In Figure 2, Figure 3 and Figure 4, the effect of this constraint can be seen. In Figure 2, ${\mu }_c(\ell )$ is plotted, so to guarantee pattern formation $\mu$ must take values above this curve. Considering different values of $alpha$, we see that for larger $ell$, the values of $m{u}_c(\ell )$ must be beyond those determined by $m{u}_c(\ell )$., i.e., there will be a region associated with the order $\alpha$, given by ${\mu }_{\alpha }>{\mu }_c$, for which the parameter values that previously met the instability conditions are now discarded, and pattern formation is no longer possible.

Notably, for the extreme case $\alpha =1$, condition (12) merely reduces to asking for $\mu >1$ values. Although this condition does not influence the non-fractional case, it does set an upper bound on the values of $\mu$ dropped by the fractional order. This case is illustrated as a dotted line in Figure 2. The interesting point is that its intersection with the curve ${\mu }_c$, which occurs at approximately ${\ell }_{*}\approx 6$, indicates the values of ℓ above from which the fractional order will have an effect, depending on the value of $\alpha$. In Figure 3 and Figure 4, the intersection of the two surfaces ${\mu }_c$ and ${\mu }_{\alpha }$ in the extended parameter space is shown for each value of $\alpha$. The region below the surface is just the region discarded by the fractional order of the system, while the intersection curve gives the minimum ℓ for each $\alpha$.

4. Conclusions

Over the last few years, it has been seen that many physical, chemical, and biological systems, where memory effects cannot be neglected, are well described through reaction–diffusion equations with fractional time derivatives. This work presents the stability analysis of a reaction–diffusion system when a fractional operator replaces the time derivative.

Early analyses found that this distance is indeed one of the parameters guiding the system towards the instability that leads to pattern formation [8,9]. Later studies showed that the parameter space for studying this instability could be extended to include drift effects, as well as the large values of the characteristic length ratio and the parameter $\mu$ that is a combination of the birth and death rates of the species and the characteristic time at which they diffuse [10].
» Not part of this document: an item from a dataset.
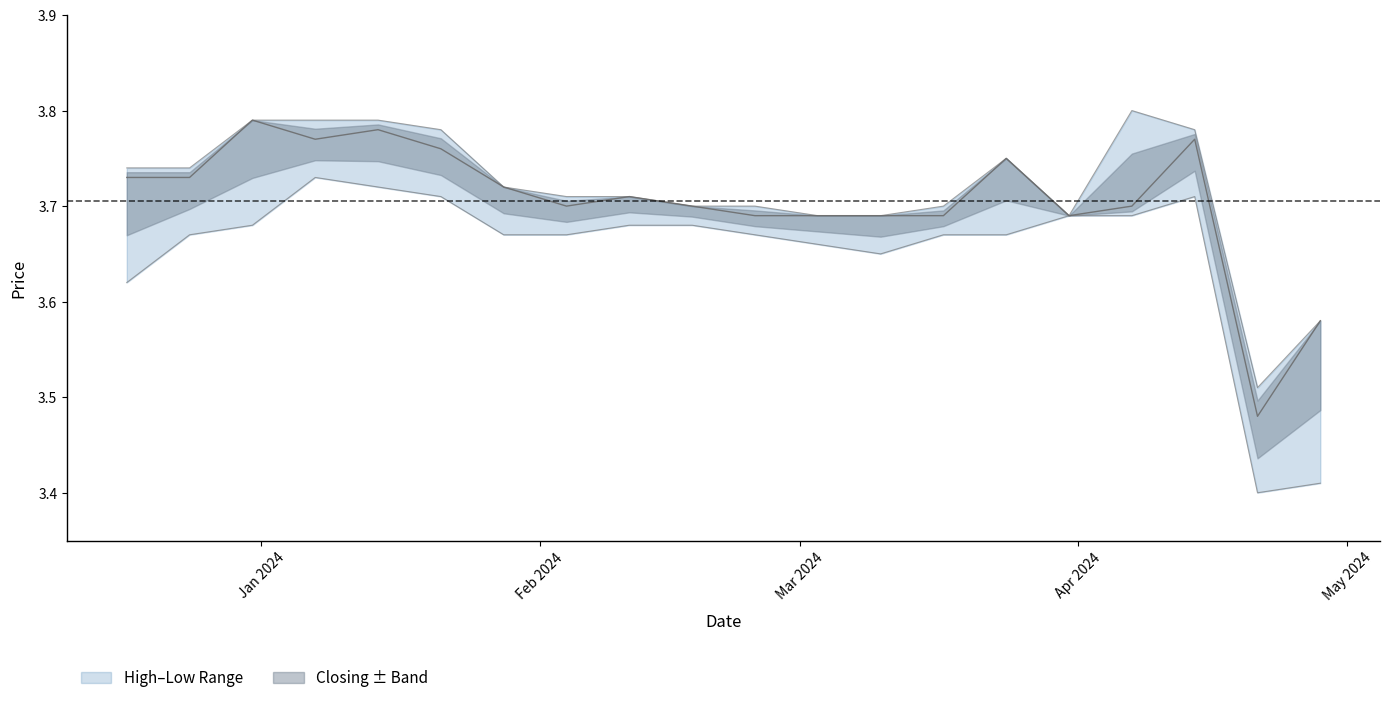

List the labels in order of Low value, largest first.

07/01/2024, 14/01/2024, 14/04/2024, 21/01/2024, 07/04/2024, 31/03/2024, 18/02/2024, 11/02/2024, 31/12/2023, 24/03/2024, 17/03/2024, 25/02/2024, 04/02/2024, 28/01/2024, 24/12/2023, 03/03/2024, 10/03/2024, 17/12/2023, 28/04/2024, 21/04/2024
Introducing the fractional time operator to include memory effects restricts the time eigenvalue as a function of the fractional order of the derivative, in addition to the well-known conditions. Thus, on the one hand, it is necessary to extend the parameter space to include the fractional order. However, on the other hand, since several conditions must be fulfilled simultaneously, the intersections of the restriction surfaces must be found to find the corresponding critical values. In the specific case of the predator–prey system, this is reflected in the fact that for large values of the characteristic length ratio—values approximately greater than six—the value of $\mu$ must be taken above the critical value given by the Turing conditions. How large this value should be depends on the fractional order. That is, there is a region of $\mu$ values that in the usual case can form patterns but at the order $\alpha$ is forbidden. When the interaction lengths of the species are very different, memory effects cause the $\mu$ values that are suitable for pattern formation to be reduced.

The class of oscillations and their behavior will be analyzed in future work. The present study reinforces the importance of the influence of the anomalous order in the formation of unsteady state structures in a system where diffusivity is not the only parameter guiding instabilities.